SOURCE EXCERPT >>
I try to communicate with an E-Paper display (GDEY0579Z93) from my NRF5252832 DK. I used this thread (SPI example for nRF52833 with nRF Connect SDK 2.3.0) and this example (https://github.com/too1/ncs-spi-master-slave-example) as template.

The manufacturer provides an Arduino example, which runs perfectly fine. I have tried to port it into a NRF52 Zephyr project.

However, I can't get any visible feedback from the display. In fact, I get this strange build warning

../src/main.c:55:15: warning: initialization of 'const struct device *' from incompatible pointer type 'struct spi_cs_control *' [-Wincompatible-pointer-types]
55 | .cs = &spim_cs,
| ^
../src/main.c:55:15: note: (near initialization for 'spi_cfg.cs.gpio.port')
../src/main.c:50:42: warning: missing braces around initializer [-Wmissing-braces]
50 | static const struct spi_config spi_cfg = {
| ^
......

DO THIS >> In the forum post about the e-paper display, what is the display's model number?

INFORMATION GIVEN >>
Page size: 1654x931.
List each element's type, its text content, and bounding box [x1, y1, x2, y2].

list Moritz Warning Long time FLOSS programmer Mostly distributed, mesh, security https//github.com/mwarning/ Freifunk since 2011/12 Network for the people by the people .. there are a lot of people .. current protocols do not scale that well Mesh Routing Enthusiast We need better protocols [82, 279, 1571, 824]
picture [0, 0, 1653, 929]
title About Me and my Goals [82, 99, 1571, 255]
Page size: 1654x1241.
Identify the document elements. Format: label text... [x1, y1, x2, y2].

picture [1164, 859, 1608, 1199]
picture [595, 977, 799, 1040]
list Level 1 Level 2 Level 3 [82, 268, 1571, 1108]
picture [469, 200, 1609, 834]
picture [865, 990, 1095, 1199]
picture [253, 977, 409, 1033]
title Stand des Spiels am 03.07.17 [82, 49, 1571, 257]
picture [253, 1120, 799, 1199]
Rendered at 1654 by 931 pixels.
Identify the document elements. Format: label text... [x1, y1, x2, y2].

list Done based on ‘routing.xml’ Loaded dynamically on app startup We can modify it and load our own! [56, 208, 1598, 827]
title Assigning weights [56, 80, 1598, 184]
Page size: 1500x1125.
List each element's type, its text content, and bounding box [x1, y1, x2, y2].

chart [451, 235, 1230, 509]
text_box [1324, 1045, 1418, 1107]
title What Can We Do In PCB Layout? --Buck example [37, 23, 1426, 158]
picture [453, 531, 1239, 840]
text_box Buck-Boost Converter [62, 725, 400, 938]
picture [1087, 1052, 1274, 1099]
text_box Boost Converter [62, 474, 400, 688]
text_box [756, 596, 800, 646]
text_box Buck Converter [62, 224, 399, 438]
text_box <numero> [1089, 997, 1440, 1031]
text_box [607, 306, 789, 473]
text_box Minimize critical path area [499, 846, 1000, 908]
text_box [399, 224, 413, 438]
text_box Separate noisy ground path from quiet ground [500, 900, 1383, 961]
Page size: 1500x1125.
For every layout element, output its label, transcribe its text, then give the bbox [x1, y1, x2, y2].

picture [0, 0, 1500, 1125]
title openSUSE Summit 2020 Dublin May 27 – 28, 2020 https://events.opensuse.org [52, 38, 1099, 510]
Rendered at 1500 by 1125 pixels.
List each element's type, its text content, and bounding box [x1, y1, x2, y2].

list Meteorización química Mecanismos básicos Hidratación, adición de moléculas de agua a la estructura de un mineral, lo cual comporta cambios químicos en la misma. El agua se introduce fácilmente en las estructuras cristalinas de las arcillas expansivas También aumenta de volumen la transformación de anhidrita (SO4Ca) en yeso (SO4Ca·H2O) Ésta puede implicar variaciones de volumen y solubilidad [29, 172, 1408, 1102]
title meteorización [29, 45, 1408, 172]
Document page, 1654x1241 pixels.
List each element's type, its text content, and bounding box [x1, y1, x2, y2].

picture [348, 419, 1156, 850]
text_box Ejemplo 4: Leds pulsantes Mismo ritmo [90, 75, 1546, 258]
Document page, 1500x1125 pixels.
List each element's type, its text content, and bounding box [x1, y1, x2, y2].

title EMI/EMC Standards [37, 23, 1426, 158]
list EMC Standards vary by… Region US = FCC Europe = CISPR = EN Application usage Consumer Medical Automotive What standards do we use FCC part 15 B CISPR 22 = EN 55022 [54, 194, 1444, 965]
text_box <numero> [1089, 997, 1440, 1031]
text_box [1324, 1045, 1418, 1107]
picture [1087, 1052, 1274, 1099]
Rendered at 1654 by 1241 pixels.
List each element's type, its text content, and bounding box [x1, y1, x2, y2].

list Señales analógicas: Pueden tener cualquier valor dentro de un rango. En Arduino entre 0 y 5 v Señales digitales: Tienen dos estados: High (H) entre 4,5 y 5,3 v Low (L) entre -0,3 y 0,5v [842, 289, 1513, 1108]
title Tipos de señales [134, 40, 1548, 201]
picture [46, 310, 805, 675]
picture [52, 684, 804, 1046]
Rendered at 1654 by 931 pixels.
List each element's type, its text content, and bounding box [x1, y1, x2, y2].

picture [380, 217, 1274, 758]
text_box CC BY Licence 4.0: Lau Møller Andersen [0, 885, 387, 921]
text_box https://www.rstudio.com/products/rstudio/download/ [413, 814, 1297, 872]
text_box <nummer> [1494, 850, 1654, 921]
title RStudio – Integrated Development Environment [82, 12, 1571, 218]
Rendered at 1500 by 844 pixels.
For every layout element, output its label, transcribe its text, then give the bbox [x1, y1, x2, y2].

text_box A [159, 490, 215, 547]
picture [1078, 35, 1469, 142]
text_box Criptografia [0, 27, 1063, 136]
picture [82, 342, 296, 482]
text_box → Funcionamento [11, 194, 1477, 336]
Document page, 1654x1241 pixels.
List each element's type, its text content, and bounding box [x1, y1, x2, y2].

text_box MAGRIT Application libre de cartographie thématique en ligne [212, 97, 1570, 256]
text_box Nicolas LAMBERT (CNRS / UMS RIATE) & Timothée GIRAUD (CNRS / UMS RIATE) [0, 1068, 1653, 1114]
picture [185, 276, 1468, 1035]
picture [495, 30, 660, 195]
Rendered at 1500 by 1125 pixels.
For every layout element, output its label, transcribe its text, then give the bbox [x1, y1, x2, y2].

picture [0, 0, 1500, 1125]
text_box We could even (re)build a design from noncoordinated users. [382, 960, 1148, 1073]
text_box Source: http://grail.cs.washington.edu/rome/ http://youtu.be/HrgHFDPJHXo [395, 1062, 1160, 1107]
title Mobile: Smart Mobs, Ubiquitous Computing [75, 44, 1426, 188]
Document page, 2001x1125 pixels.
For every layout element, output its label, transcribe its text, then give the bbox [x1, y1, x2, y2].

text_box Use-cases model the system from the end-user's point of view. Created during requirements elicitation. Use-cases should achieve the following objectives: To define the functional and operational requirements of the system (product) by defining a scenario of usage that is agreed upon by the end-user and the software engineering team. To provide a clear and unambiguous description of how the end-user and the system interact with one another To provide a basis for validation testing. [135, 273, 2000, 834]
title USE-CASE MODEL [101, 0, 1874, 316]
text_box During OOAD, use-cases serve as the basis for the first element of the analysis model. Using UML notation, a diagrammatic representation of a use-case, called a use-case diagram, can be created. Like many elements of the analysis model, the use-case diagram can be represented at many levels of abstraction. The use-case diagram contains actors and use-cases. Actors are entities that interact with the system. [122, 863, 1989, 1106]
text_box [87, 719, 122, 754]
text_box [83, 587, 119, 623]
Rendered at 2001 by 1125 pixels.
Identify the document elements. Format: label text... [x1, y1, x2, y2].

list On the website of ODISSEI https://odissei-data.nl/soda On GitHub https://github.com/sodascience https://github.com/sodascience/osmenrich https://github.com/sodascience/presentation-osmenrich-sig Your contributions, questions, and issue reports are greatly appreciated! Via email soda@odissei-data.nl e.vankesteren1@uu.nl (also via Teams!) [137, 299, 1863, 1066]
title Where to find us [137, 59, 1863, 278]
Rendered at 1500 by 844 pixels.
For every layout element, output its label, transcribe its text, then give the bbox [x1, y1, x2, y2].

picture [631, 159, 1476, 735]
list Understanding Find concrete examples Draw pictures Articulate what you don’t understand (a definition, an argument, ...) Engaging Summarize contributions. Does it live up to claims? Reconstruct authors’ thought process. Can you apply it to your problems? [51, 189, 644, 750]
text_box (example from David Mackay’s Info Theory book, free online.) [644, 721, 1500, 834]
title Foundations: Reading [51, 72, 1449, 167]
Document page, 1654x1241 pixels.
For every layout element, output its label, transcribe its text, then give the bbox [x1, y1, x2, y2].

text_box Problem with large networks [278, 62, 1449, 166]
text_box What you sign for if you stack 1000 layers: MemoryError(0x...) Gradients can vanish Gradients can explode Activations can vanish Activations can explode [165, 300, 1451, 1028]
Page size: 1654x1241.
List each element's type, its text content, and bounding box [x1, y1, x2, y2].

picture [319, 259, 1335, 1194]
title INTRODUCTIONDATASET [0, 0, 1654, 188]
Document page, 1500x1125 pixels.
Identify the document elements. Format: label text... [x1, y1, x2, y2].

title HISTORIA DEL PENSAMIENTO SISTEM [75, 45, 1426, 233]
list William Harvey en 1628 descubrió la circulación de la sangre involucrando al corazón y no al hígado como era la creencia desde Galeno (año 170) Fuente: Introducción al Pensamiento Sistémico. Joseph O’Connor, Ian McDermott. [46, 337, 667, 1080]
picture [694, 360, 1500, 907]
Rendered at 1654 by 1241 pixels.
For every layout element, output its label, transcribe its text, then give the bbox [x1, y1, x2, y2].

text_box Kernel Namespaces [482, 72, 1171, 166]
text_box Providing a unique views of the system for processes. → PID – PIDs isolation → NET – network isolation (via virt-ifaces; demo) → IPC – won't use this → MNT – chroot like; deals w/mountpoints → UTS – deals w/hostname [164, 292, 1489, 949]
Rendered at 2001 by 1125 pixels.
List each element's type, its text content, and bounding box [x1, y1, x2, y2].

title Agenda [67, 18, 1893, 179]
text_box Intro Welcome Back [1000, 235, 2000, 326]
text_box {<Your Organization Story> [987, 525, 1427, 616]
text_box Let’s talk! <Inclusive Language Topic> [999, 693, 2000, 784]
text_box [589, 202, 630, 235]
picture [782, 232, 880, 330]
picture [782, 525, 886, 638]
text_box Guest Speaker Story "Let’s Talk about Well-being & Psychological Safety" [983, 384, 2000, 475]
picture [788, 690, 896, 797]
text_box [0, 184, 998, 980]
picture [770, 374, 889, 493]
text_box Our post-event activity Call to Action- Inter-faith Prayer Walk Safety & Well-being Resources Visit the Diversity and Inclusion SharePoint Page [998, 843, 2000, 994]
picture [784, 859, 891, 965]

TASK RESULT >> GDEY0579Z93